§ **Work to complete**
On what date was the mailing list message below sent?

This is the mail archive of the
gcc-patches@gcc.gnu.org
mailing list for the GCC project.
Re: [PATCH] Sanitize block partitioning under -freorder-blocks-and-partition
- From: Jan Hubicka <hubicka at ucw dot cz>
- To: Teresa Johnson <tejohnson at google dot com>
- Cc: Jan Hubicka <hubicka at ucw dot cz>, Bernhard Reutner-Fischer <rep dot dot dot nop at gmail dot com>, "gcc-patches at gcc dot gnu dot org" <gcc-patches at gcc dot gnu dot org>, Steven Bosscher <stevenb dot gcc at gmail dot com>, Jeff Law <law at redhat dot com>, "marxin.liska" <marxin dot liska at gmail dot com>, Sriraman Tallam <tmsriram at google dot com>
- Date: Wed, 21 Aug 2013 17:25:27 +0200
- Subject: Re: [PATCH] Sanitize block partitioning under -freorder-blocks-and-partition
- References: <CAAe5K+WToUznwFFfm5beapXAOOrOgxHR8LXmYBTL70C4VVsT+w at mail dot gmail dot com> <20130808222332 dot GA31755 at kam dot mff dot cuni dot cz> <CAAe5K+W+8borbPkt4BB1ayRgDbFBtd6oyZsGuUiC854o9t0Rjg at mail dot gmail dot com> <20130809095843 dot GC31755 at kam dot mff dot cuni dot cz> <CAAe5K+XXT6t5CXBDXPWMNSrLWwqfw8F_J2fNUAN2afqb5qPhzQ at mail dot gmail dot com> <20130809152804 dot GA6579 at kam dot mff dot cuni dot cz> <CAAe5K+UcMevsDcXOeq5tu0+u-FrLVVWR6Wd20ZhBHNWdNsQ4Zw at mail dot gmail dot com> <CAAe5K+W+VEERrsaCCjCD=n40_MO2EPashDp5qnKoS8SLaSjBjQ at mail dot gmail dot com> <20130817204408 dot GA16557 at kam dot mff dot cuni dot cz> <CAAe5K+U70iqe6c8HUnd=__vFYQ_OeBKHTZ096FA+RrrPDvzrhQ at mail dot gmail dot com>
> >
> > Because offline COMDAT functoin will be porduced for every COMDAT used, I think
> > it is bad to porduce any COMDAT (or any reachable function via calls with non-0
> > count) that has empty profile (either because it got lost by COMDAT merging
> > or because of reading mismatch).

[Saved entries]
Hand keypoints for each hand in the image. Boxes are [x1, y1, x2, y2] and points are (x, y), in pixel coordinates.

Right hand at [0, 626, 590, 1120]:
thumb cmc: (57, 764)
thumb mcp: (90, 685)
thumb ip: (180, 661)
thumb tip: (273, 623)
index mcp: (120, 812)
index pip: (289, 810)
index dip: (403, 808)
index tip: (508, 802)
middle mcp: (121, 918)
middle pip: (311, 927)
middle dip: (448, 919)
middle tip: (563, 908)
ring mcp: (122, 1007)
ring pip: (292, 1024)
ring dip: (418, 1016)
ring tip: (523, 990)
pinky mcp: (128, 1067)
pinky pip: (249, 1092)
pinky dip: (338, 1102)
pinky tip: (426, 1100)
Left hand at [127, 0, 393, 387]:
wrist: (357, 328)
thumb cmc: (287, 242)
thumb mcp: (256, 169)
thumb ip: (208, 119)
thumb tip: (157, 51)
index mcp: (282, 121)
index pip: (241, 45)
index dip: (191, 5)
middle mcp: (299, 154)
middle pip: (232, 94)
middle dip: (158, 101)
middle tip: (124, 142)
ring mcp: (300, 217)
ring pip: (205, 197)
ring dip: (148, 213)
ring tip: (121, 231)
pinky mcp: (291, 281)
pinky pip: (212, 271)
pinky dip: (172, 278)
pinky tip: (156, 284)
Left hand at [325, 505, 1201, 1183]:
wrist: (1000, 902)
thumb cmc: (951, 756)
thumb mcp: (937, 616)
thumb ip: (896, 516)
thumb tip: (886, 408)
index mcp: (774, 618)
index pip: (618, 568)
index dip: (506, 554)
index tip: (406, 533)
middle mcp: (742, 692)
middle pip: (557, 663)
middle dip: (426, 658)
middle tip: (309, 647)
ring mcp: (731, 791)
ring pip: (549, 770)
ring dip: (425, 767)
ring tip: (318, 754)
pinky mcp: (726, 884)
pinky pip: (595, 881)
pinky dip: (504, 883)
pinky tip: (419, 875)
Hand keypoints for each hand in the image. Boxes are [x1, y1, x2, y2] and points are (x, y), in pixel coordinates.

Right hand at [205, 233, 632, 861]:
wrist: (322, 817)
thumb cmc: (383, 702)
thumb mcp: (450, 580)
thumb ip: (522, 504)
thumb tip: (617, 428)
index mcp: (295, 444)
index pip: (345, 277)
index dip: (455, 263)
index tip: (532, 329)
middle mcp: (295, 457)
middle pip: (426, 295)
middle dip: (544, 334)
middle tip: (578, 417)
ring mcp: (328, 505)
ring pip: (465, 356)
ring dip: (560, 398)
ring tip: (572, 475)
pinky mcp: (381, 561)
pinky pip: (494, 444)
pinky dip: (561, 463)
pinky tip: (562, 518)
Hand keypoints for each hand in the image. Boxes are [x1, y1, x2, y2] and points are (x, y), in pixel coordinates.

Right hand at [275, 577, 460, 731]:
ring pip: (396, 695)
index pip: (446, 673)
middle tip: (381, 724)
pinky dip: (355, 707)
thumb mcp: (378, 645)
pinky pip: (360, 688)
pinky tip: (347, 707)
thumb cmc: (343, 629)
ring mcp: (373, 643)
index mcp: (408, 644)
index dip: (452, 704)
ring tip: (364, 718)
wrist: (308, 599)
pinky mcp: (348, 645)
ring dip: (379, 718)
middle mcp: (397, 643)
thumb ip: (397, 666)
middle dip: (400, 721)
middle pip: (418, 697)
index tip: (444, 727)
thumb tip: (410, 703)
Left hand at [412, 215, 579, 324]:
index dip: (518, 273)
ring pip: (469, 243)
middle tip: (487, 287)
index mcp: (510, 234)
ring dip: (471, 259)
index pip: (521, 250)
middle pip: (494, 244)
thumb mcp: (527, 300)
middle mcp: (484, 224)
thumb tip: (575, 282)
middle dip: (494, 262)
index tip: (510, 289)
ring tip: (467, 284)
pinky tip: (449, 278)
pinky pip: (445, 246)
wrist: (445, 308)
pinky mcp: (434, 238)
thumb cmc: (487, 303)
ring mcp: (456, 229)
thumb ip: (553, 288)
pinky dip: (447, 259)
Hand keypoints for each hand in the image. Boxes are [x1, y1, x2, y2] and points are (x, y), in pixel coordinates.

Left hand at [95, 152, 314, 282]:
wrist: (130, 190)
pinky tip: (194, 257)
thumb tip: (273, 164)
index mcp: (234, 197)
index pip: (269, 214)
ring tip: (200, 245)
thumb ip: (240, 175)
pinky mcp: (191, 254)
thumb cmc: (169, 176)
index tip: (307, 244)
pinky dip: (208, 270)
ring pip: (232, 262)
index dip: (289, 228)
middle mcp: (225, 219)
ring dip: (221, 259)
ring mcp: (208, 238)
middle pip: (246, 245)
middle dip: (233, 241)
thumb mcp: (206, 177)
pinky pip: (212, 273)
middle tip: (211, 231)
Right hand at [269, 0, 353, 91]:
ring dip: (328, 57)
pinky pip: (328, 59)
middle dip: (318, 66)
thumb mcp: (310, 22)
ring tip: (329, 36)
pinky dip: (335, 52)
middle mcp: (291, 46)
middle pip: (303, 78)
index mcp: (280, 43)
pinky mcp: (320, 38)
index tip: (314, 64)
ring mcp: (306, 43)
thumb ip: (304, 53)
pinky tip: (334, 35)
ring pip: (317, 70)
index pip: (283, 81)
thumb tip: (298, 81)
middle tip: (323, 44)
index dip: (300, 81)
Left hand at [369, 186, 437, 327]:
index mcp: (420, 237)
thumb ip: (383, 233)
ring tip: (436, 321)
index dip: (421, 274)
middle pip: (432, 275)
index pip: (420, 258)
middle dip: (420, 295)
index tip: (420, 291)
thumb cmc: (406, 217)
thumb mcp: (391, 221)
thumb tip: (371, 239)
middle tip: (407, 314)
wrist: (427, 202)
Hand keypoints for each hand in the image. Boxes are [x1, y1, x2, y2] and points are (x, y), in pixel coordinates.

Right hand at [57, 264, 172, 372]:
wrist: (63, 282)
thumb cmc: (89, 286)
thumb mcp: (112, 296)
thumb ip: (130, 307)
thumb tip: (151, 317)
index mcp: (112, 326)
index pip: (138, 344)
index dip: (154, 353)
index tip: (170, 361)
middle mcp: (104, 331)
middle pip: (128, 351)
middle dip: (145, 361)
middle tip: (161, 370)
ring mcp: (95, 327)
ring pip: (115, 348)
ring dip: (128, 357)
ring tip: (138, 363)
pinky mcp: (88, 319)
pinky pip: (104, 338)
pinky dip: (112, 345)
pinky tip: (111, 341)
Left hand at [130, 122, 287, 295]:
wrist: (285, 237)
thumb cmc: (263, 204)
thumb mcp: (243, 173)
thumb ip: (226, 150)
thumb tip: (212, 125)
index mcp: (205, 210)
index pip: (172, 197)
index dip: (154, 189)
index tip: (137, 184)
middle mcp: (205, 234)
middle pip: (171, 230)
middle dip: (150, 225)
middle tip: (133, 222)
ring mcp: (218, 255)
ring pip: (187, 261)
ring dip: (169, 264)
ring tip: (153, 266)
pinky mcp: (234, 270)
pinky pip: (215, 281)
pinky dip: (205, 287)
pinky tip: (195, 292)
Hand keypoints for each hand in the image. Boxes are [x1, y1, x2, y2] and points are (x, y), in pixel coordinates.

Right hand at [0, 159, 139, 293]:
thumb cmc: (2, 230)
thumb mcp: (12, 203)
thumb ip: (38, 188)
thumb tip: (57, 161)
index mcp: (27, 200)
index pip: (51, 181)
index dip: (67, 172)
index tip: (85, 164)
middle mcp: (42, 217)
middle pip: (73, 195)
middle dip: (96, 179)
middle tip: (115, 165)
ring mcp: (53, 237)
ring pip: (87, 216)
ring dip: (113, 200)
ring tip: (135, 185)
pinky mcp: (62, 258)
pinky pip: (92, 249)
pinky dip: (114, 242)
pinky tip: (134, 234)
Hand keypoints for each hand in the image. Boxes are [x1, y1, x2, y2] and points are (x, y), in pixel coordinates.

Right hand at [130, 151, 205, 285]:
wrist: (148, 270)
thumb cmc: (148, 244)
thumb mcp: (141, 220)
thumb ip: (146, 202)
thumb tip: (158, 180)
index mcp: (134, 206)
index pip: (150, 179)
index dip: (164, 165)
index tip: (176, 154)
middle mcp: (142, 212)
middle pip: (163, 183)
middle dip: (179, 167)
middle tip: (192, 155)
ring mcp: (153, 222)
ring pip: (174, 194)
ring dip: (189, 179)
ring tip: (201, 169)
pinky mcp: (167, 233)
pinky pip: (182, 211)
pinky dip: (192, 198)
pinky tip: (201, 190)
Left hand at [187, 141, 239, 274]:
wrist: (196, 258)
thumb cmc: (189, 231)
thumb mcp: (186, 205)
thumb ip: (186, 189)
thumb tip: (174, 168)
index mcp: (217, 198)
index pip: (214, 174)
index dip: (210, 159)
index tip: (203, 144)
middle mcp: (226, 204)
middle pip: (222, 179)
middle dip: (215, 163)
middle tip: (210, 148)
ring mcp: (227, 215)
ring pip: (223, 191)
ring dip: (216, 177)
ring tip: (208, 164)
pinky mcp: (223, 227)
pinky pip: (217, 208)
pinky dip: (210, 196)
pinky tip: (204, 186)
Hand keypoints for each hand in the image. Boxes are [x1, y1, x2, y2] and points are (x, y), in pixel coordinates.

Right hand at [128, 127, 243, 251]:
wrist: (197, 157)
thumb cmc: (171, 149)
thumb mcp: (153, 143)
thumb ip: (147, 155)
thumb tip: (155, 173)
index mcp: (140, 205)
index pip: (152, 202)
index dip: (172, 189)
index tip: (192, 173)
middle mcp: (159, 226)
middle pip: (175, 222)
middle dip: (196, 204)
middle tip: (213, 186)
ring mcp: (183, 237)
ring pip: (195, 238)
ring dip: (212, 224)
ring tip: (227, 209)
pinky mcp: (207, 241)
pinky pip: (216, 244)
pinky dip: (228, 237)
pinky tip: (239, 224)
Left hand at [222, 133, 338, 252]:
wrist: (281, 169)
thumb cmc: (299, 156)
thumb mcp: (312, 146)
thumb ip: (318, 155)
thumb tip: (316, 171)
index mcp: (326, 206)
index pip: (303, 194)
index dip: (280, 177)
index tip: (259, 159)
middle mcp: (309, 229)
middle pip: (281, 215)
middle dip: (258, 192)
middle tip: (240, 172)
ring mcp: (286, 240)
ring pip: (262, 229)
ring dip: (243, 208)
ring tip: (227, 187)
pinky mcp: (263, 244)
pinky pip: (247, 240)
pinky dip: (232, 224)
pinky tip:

§ **Result**
Wed, 21 Aug 2013 17:25:27 +0200